La vida de Robert Walser es una parábola alucinante. Pasó de trabajar en el servicio doméstico a la gloria literaria, terminando en un manicomio.

Murió solo, desdibujándose poco a poco bajo una manta de nieve, mientras el resto del mundo atendía a la fanfarria de la mañana navideña de 1956. Familias sumergidas en un calor hogareño con olor a especias, en la exaltación costumbrista de la alegría, y a la vez, en los aledaños del sanatorio mental de Herisau, a unos 20 kilómetros de la localidad de, ironías, Rorschach (en otro giro del azar, Hermann Rorschach también murió en Herisau), Robert Walser ponía fin a su vida, a su obra en potencia y a 23 años de reclusión psiquiátrica, en los que no había escrito ni una sola línea: “Yo aquí no he venido a escribir, sino a volverme loco”.

Su hermano Karl lo había invitado a abandonar suelo helvético e irse a vivir con él a Berlín. “Huye de la provincia, ven a triunfar conmigo”, le dijo. Su hermano era un pintor de éxito en Alemania, y además se encargaba de los decorados de las celebradas puestas de Max Reinhardt en los teatros capitalinos. Los signos no podían ser más auspiciosos, sin embargo, lo primero que hacer Robert, quien había llegado casi sin equipaje, fue inscribirse a una escuela de criados.

Mientras Karl logró que se publiquen dos libros de su hermano, Robert aprendió a lustrar zapatos y platería, a servir la mesa y preparar la toilette vespertina de los grandes señores. Duró solo un mes en la escuela de criados y tres como ayuda de cámara en un castillo de Alta Silesia. A su regreso, escribió una novela sobre el tema, titulada Jakob von Gunten, que el hermano Karla logra publicarle una vez más. Hasta Praga llegó la curiosidad por ese extraño personaje. Franz Kafka le dijo a su amigo Max Brod: “¿No has leído aun el Jakob von Gunten de Robert Wasler?”.

LISTADO DE REGISTROS:
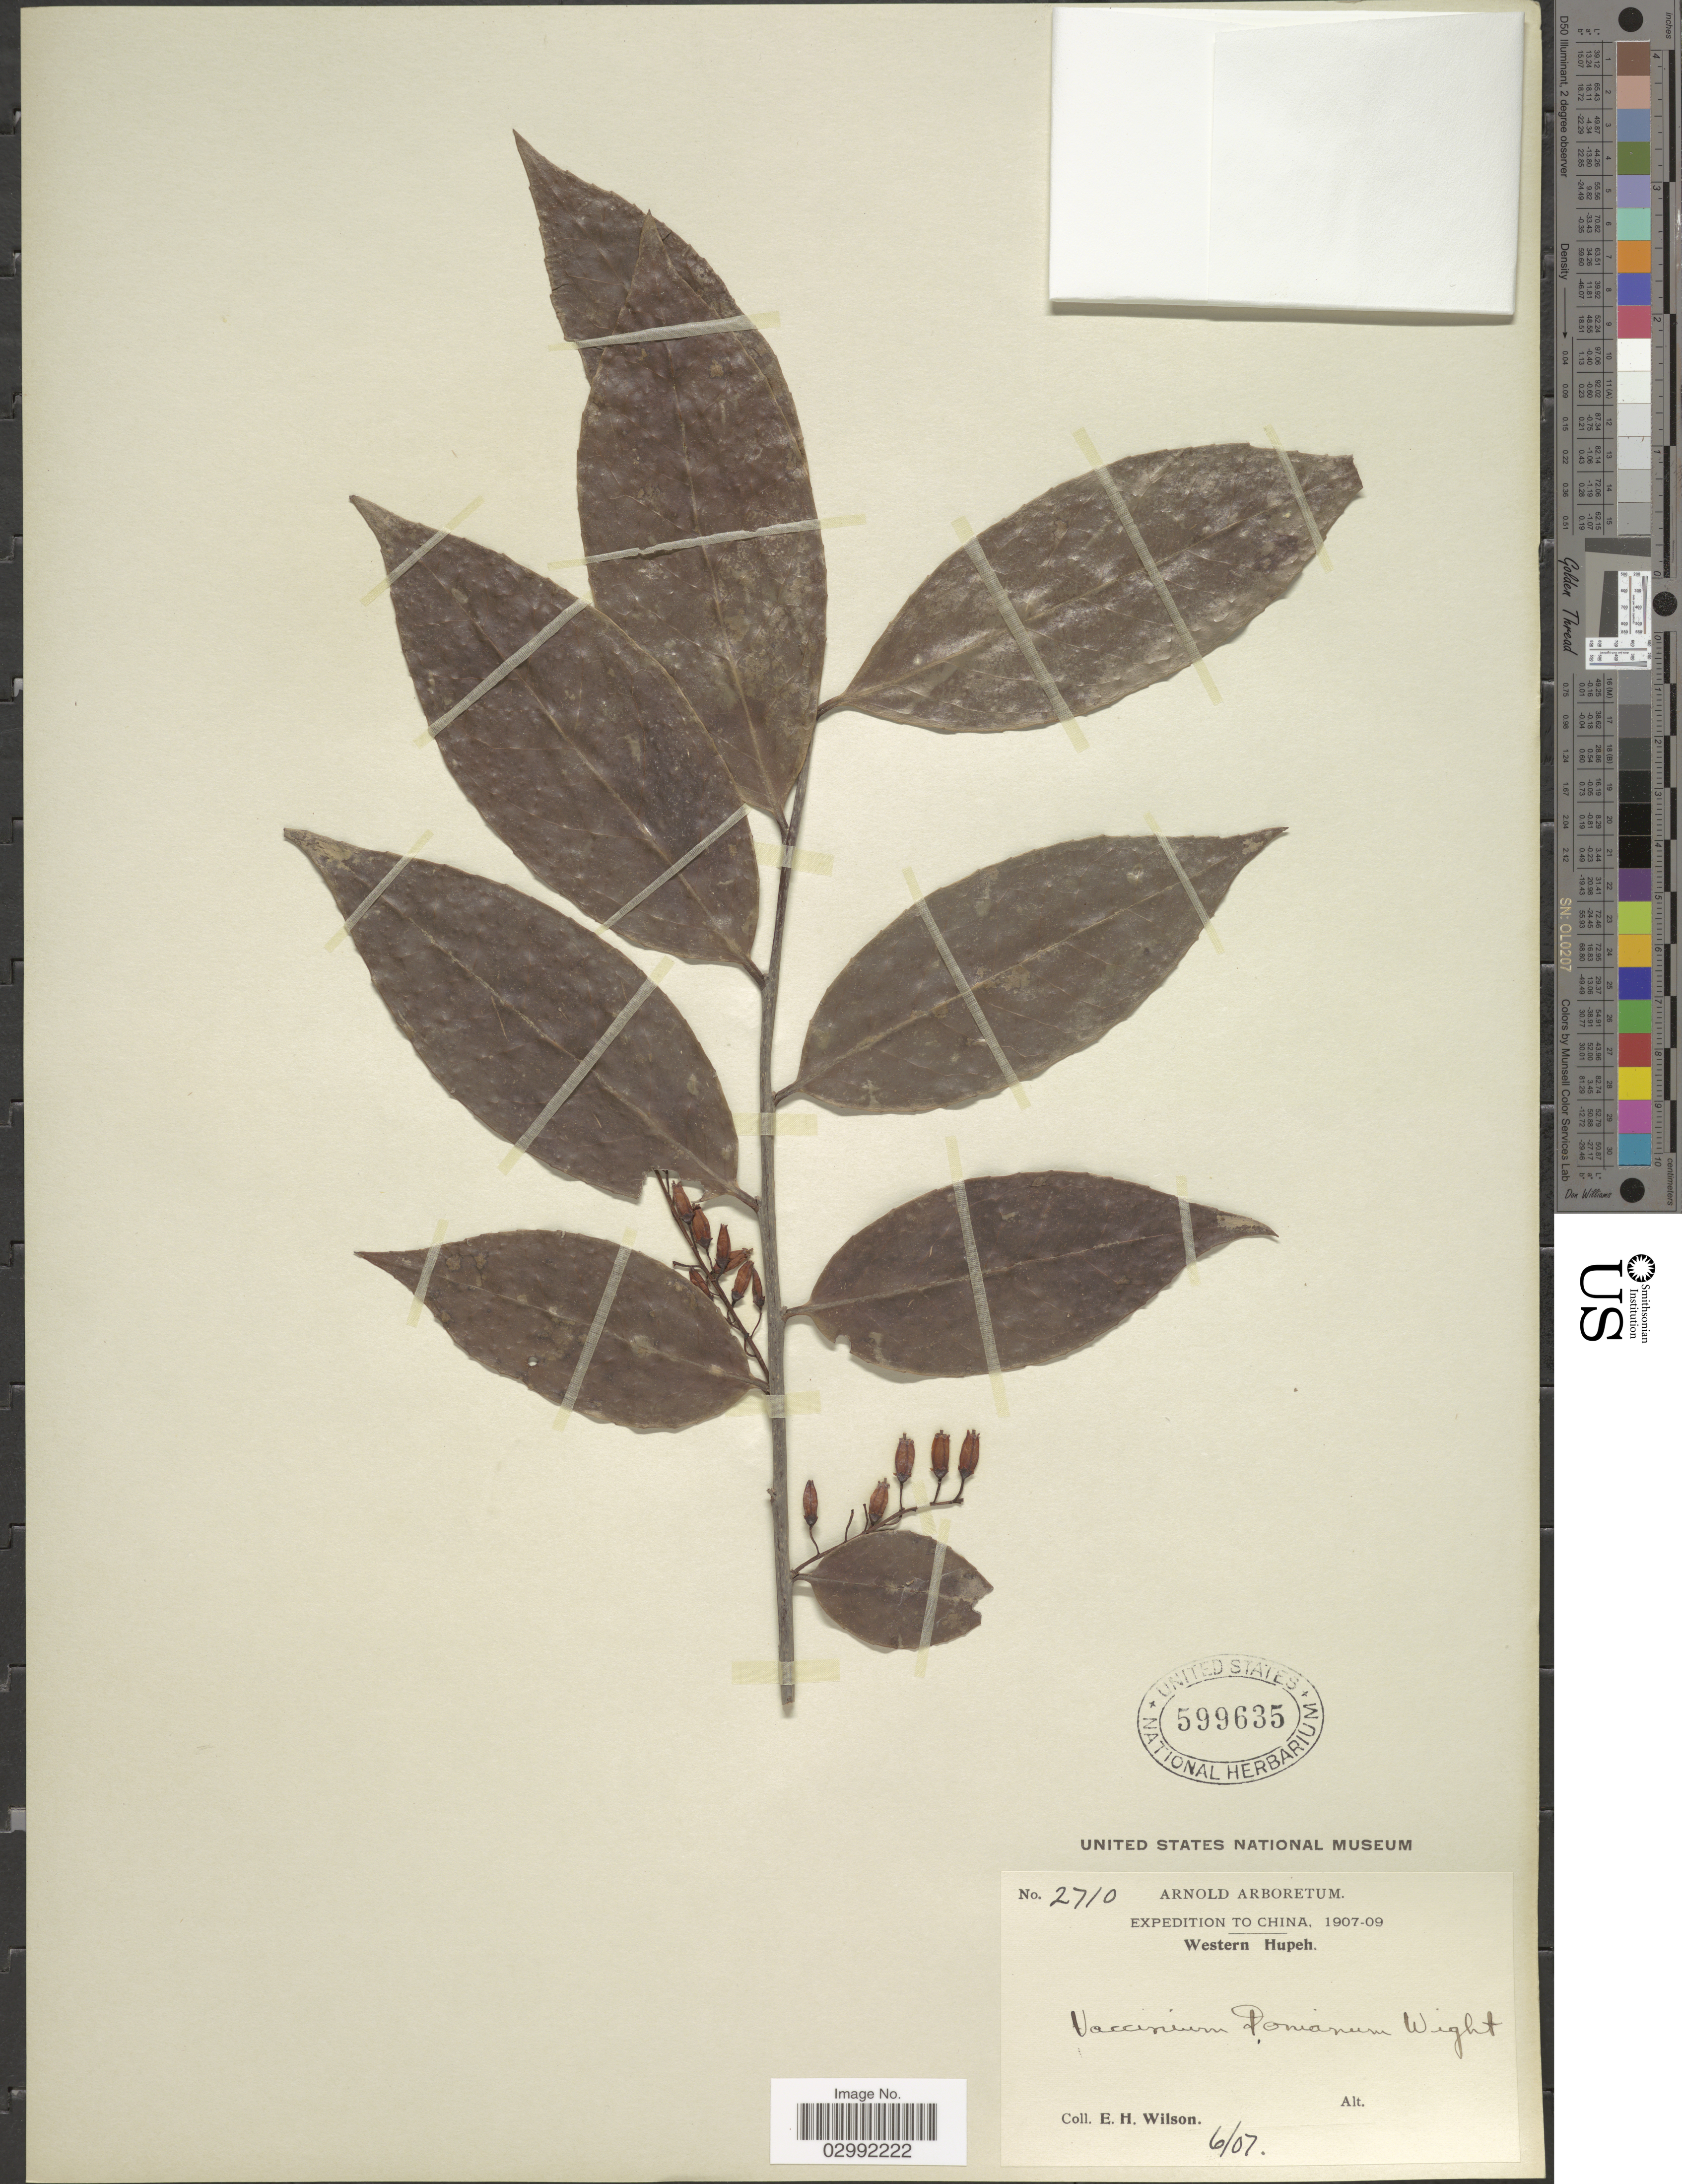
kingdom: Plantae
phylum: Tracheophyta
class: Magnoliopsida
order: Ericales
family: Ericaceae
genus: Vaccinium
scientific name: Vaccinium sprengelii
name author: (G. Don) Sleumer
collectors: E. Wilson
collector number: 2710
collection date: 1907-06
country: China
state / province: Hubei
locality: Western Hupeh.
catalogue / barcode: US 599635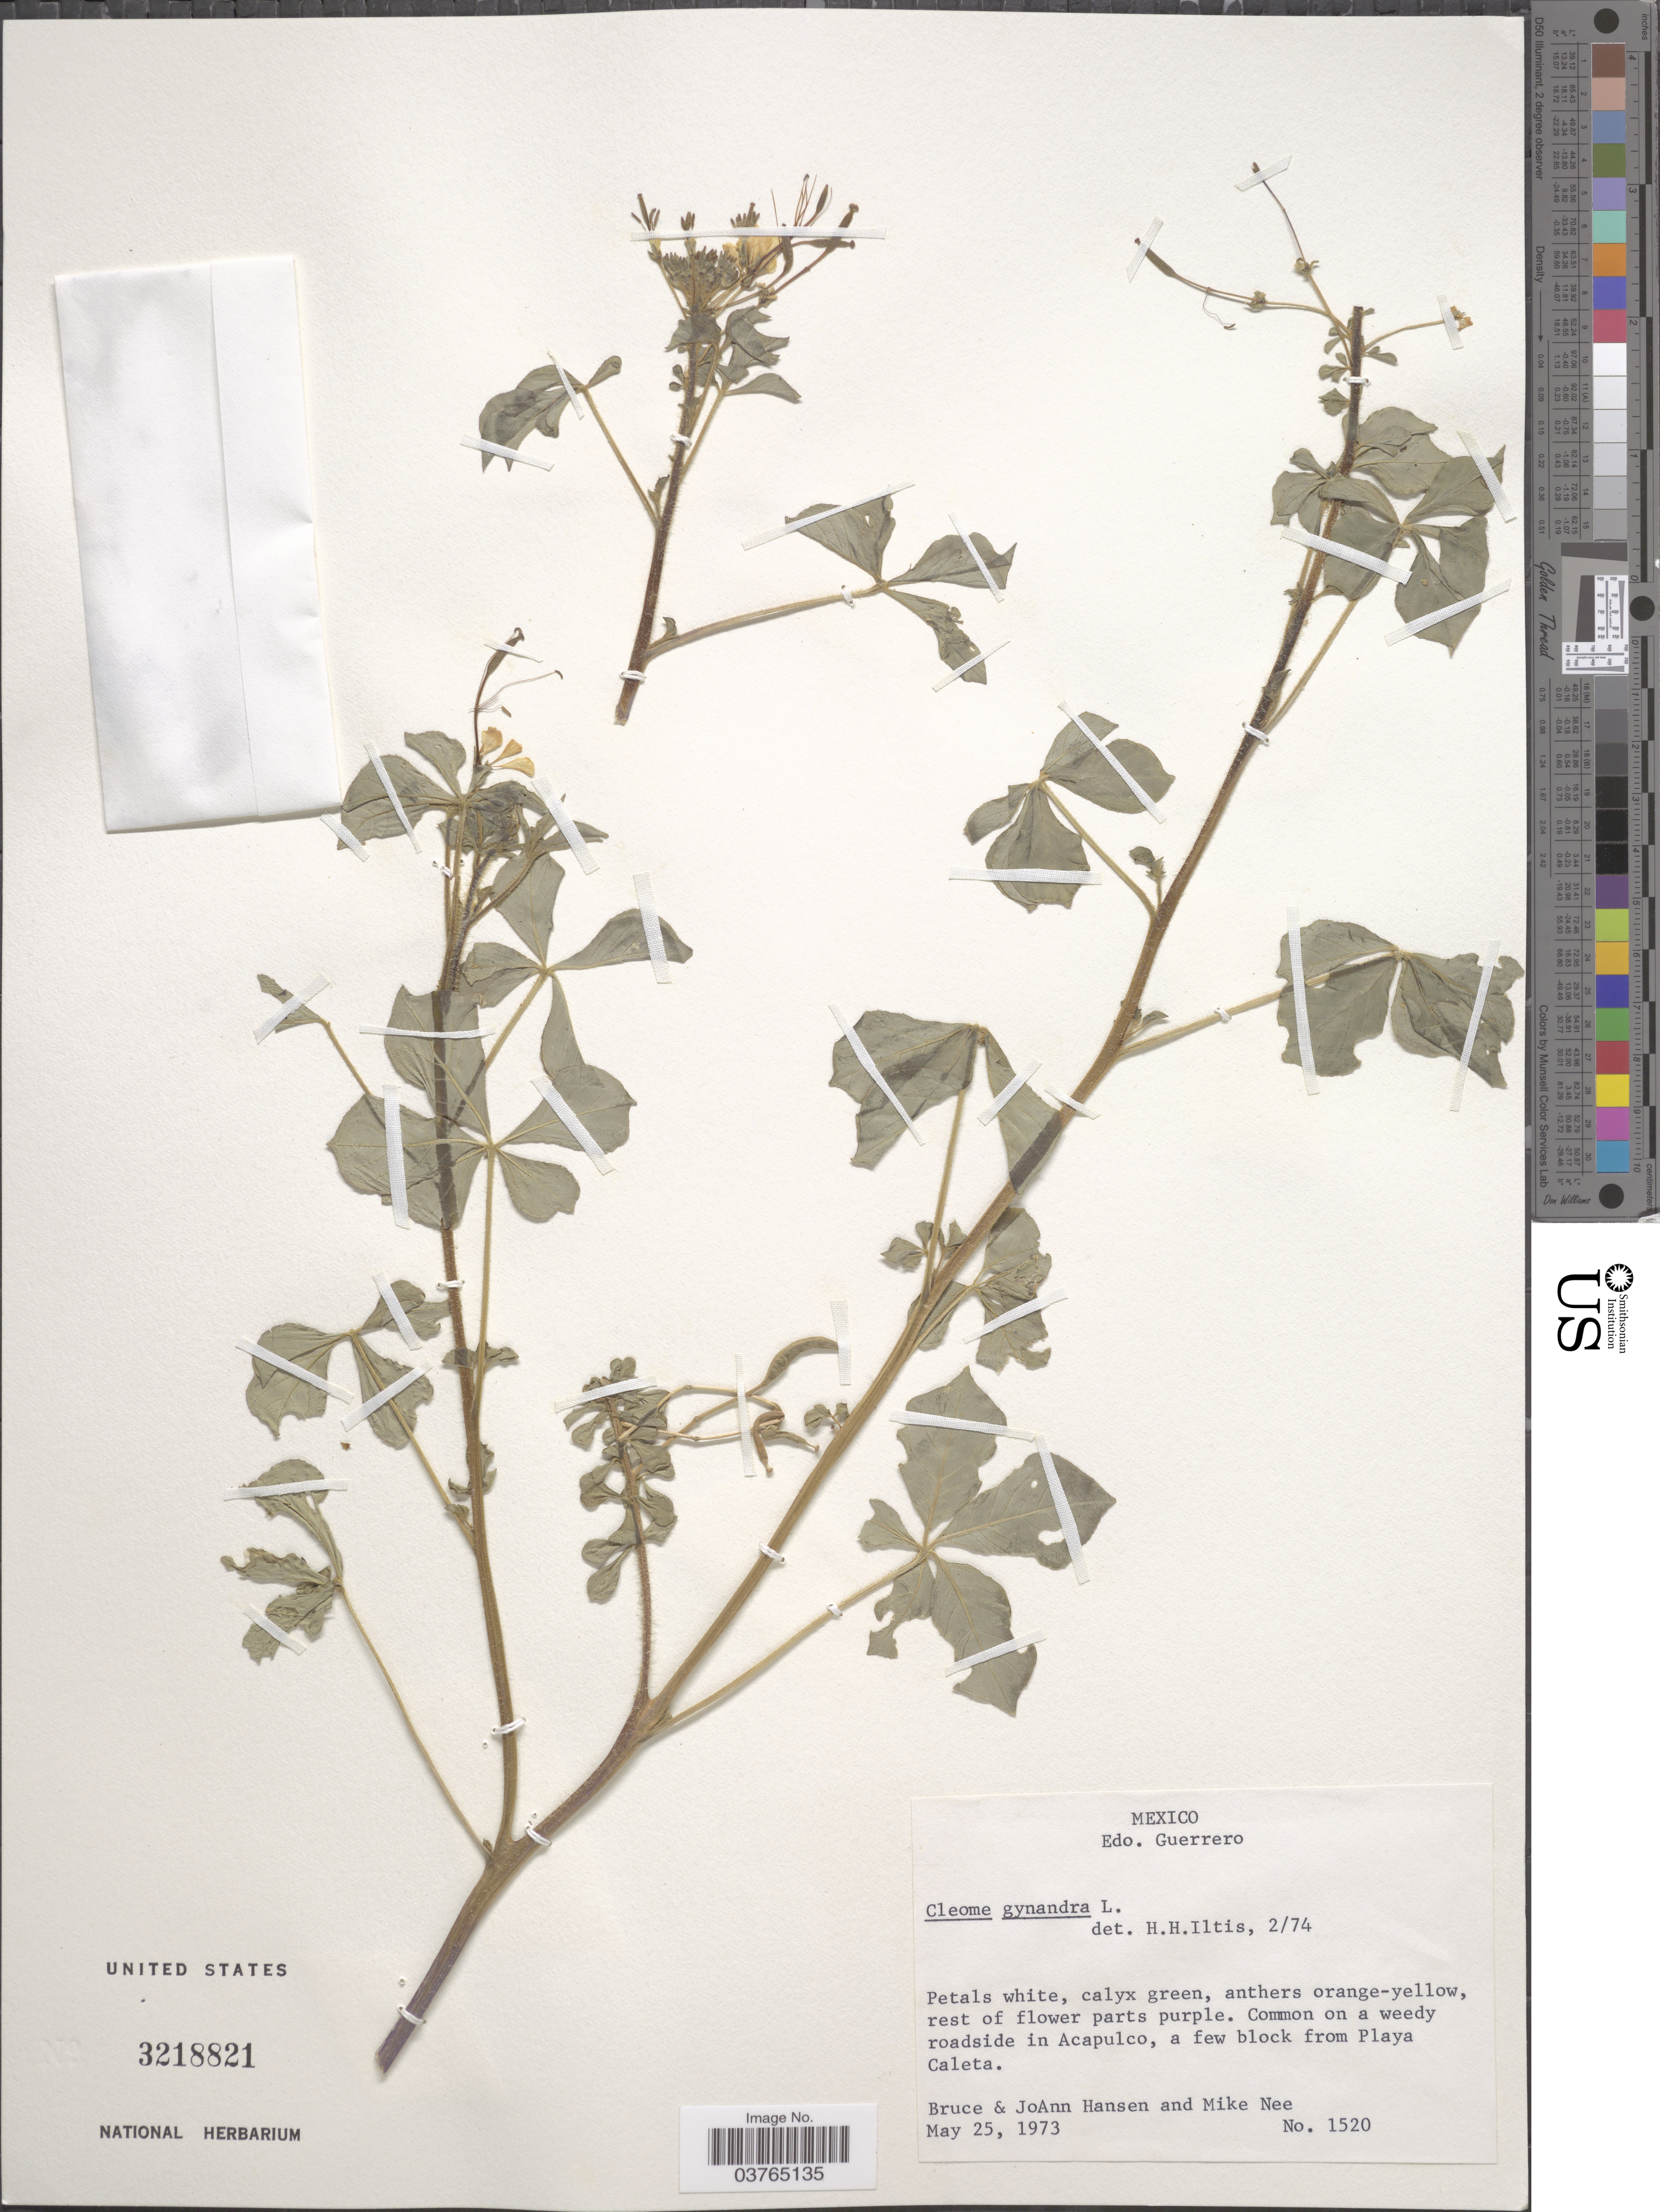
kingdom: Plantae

ENUNCIADO: Redacte la continuación del texto sobre la vida de Robert Walser a partir de su última oración. El listado es un material aparte, independiente del texto.

RESPUESTA:
Autodidacta, confiaba en la mirada microscópica del buen observador. Un clarividente que vivió en el permanente conflicto de pretender, al mismo tiempo, ser reconocido y pasar desapercibido como autor y como persona. Como un personaje kafkiano, Walser decidió un día hacer el esfuerzo de empezar a menguar, ir haciéndose más y más pequeño hasta acabar desapareciendo a los ojos de los demás. Y para sus contemporáneos lo consiguió: era tan sólo un hombre pequeño, de tan diminuto insignificante, una persona minúscula que echaba el rato escribiendo naderías minúsculas, literalmente, el tamaño de sus Microgramas es minúsculo, y que acabaría sus días de lápiz caído, vagando de aquí para allá por los alrededores de un manicomio.

La Primera Guerra Mundial completó el trabajo de invisibilizarlo. Se libró por razones de salud del llamado a filas, viviendo en pensiones de mala muerte en Berna y en Biel. Por entonces, Karl le escribió desde Berlín: “No tienes el menor talento para dejar recuerdos detrás de ti. Brillas solo hacia adentro. Debes cambiar”. Pero Robert decía que había que convertir la humillación en una profesión. Mientras Kafka moría en Alemania, Walser le contestó a un periodista de Berliner Tageblatt que le ofrecía publicar en sus páginas: “Estimado señor, le ruego que deje de creer en mí”.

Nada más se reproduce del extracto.